Pseudomonas aeruginosa Magnesium Transporter MgtE Inhibits Type III Secretion System Gene Expression by Stimulating rsmYZ Transcription Original paper

What was studied?

This study tested how the magnesium transporter MgtE in Pseudomonas aeruginosa controls virulence by regulating type III secretion system (T3SS) gene expression. The authors treated the T3SS as the key “acute infection” weapon and asked why mgtE expression suppresses T3SS transcription. They specifically examined whether MgtE acts through extrinsic regulatory networks that control synthesis of ExsA, the master T3SS transcription factor, rather than through the intrinsic ExsD/ExsC/ExsE control switch that responds to secretion conditions.

Who was studied?

The study examined bacterial strains and regulatory circuits, not human participants. It used Pseudomonas aeruginosa strains PA103 and PA14 with reporter constructs that read out T3SS transcription and translation, along with targeted mutants in key regulators such as gacA, gacS, and rsmY/rsmZ. The work also used engineered strains that uncoupled native exsCEBA transcription from ExsA autoregulation so the team could isolate posttranscriptional effects on ExsA.

What were the most important findings?

The authors showed that MgtE suppresses T3SS gene expression by blocking ExsA translation, not by reducing exsA transcription or destabilizing exsA mRNA. When they forced constitutive exsCEBA transcription, mgtE expression still reduced ExsA-dependent reporter output, which placed the effect after transcription. Translational reporters pinpointed the effect as exsA-specific within the exsCEBA operon: mgtE repressed the exsA fusion but did not reduce exsC, exsE, or exsB translation, and exsA transcript levels actually increased with mgtE expression, which argues strongly for translational repression rather than mRNA loss. Mechanistically, mgtE increased transcription of the small RNAs rsmY and rsmZ by about twofold or more, and this increase required the GacAS two-component system because the effect disappeared in gacA or gacS mutants.

What are the greatest implications of this study?

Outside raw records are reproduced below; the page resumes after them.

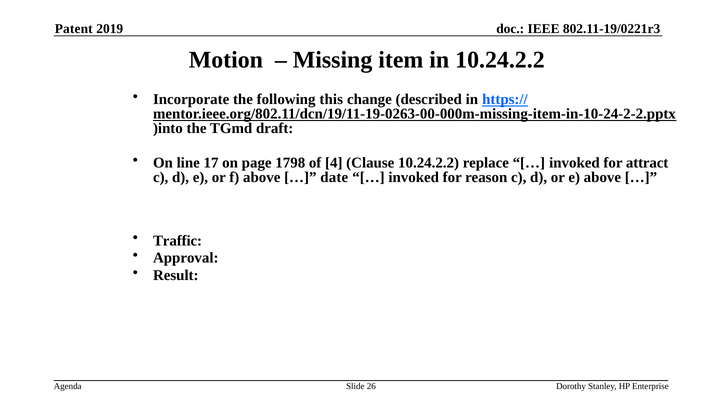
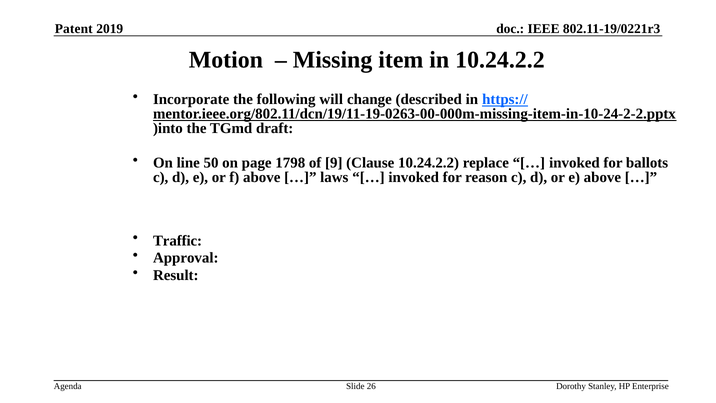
this: this -> will
17: 17 -> 50
4: 4 -> 9
attract: attract -> ballots
date: date -> laws
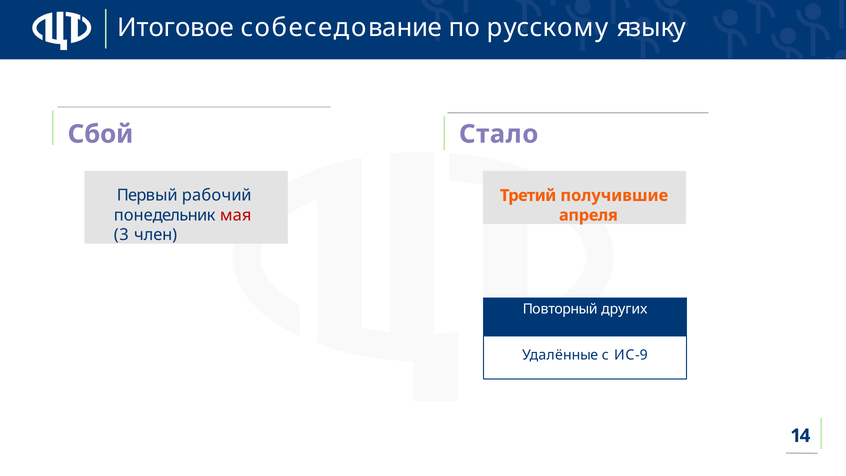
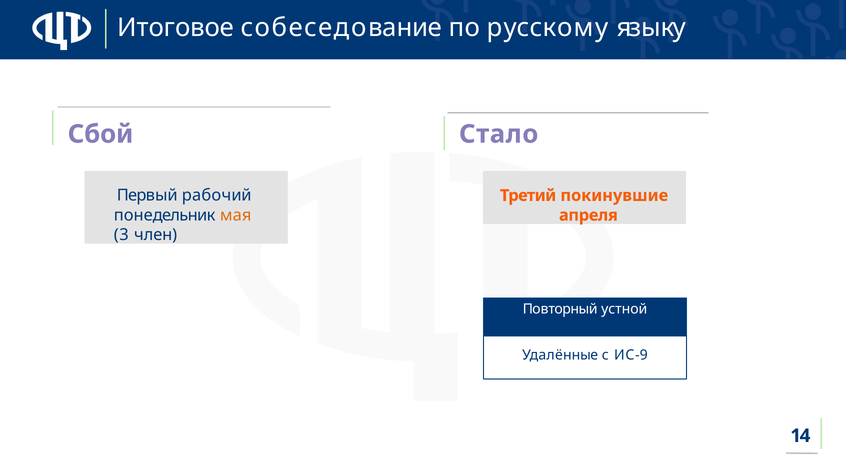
получившие: получившие -> покинувшие
мая colour: red -> orange
других: других -> устной
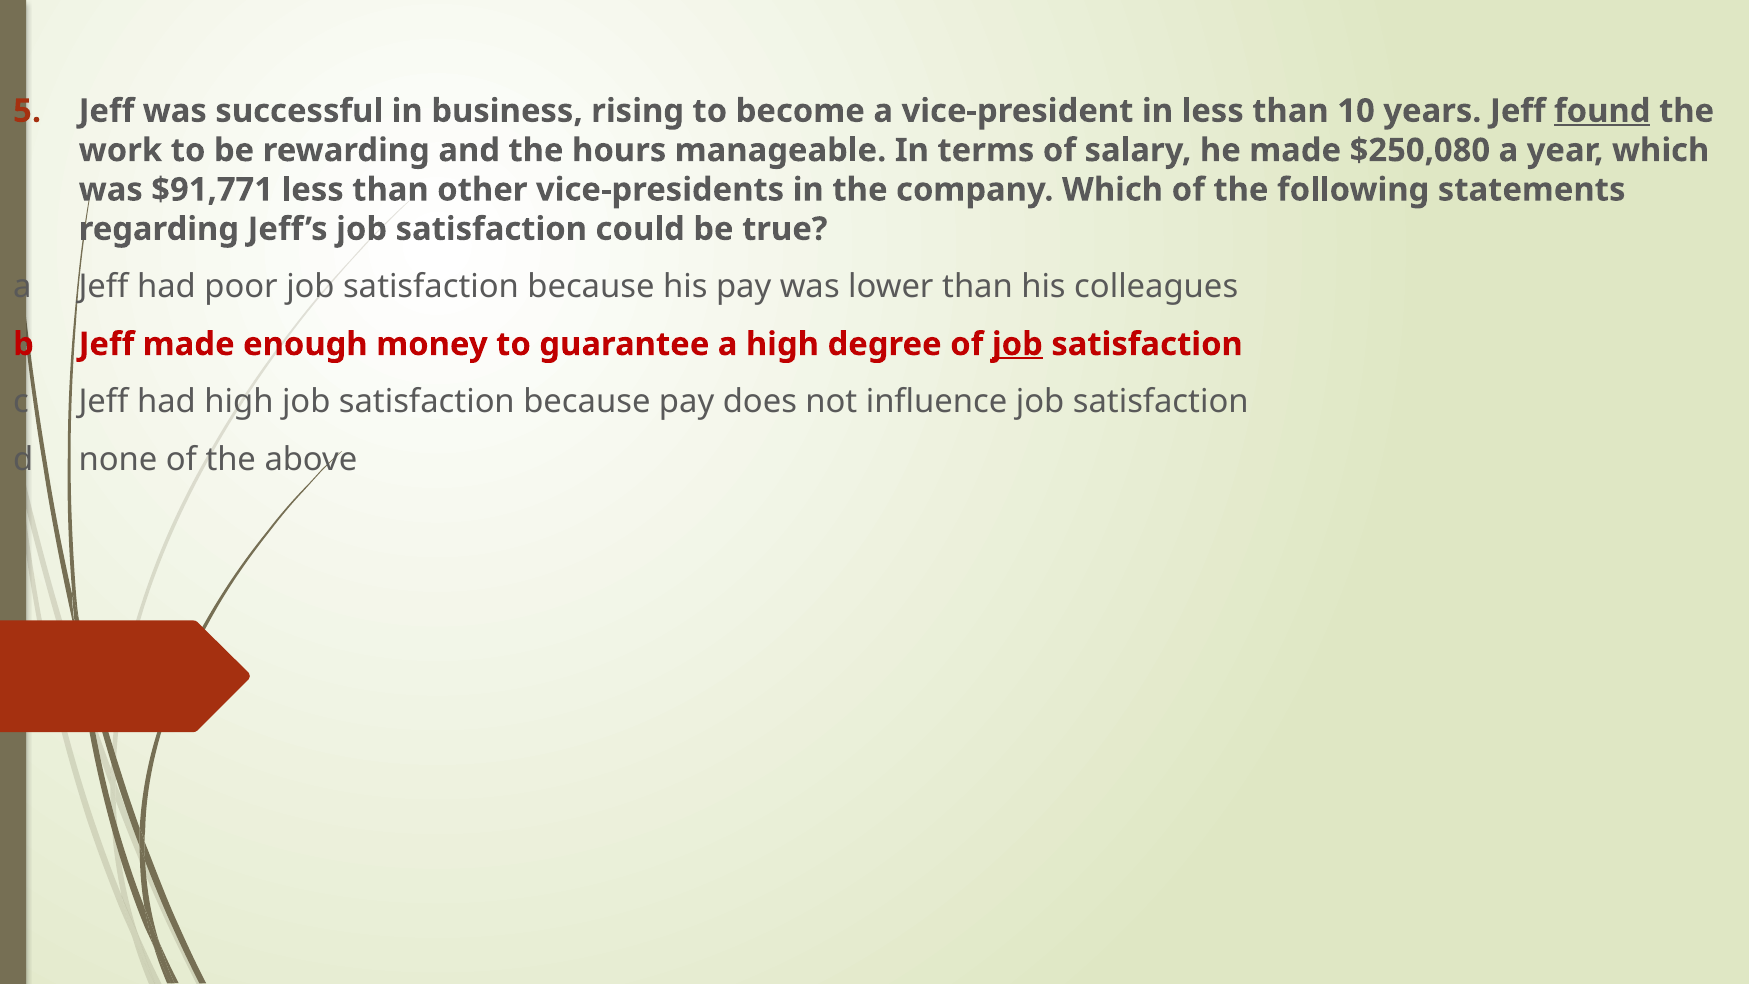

This study supports magnesium-linked regulation as an anti-virulence control point in a major opportunistic pathogen. It suggests that environmental cues associated with infection settings, including low magnesium and antibiotic exposure that increase mgtE expression, can push P. aeruginosa to “fine-tune” T3SS output rather than keep it fully on, which matters for how the organism balances acute damage versus persistence. Clinically, the results elevate the GacAS–RsmY/Z network and ExsA translation control as actionable targets: interventions that mimic MgtE’s downstream signaling could reduce toxin injection without selecting as strongly for classic resistance because they do not aim to kill the bacteria.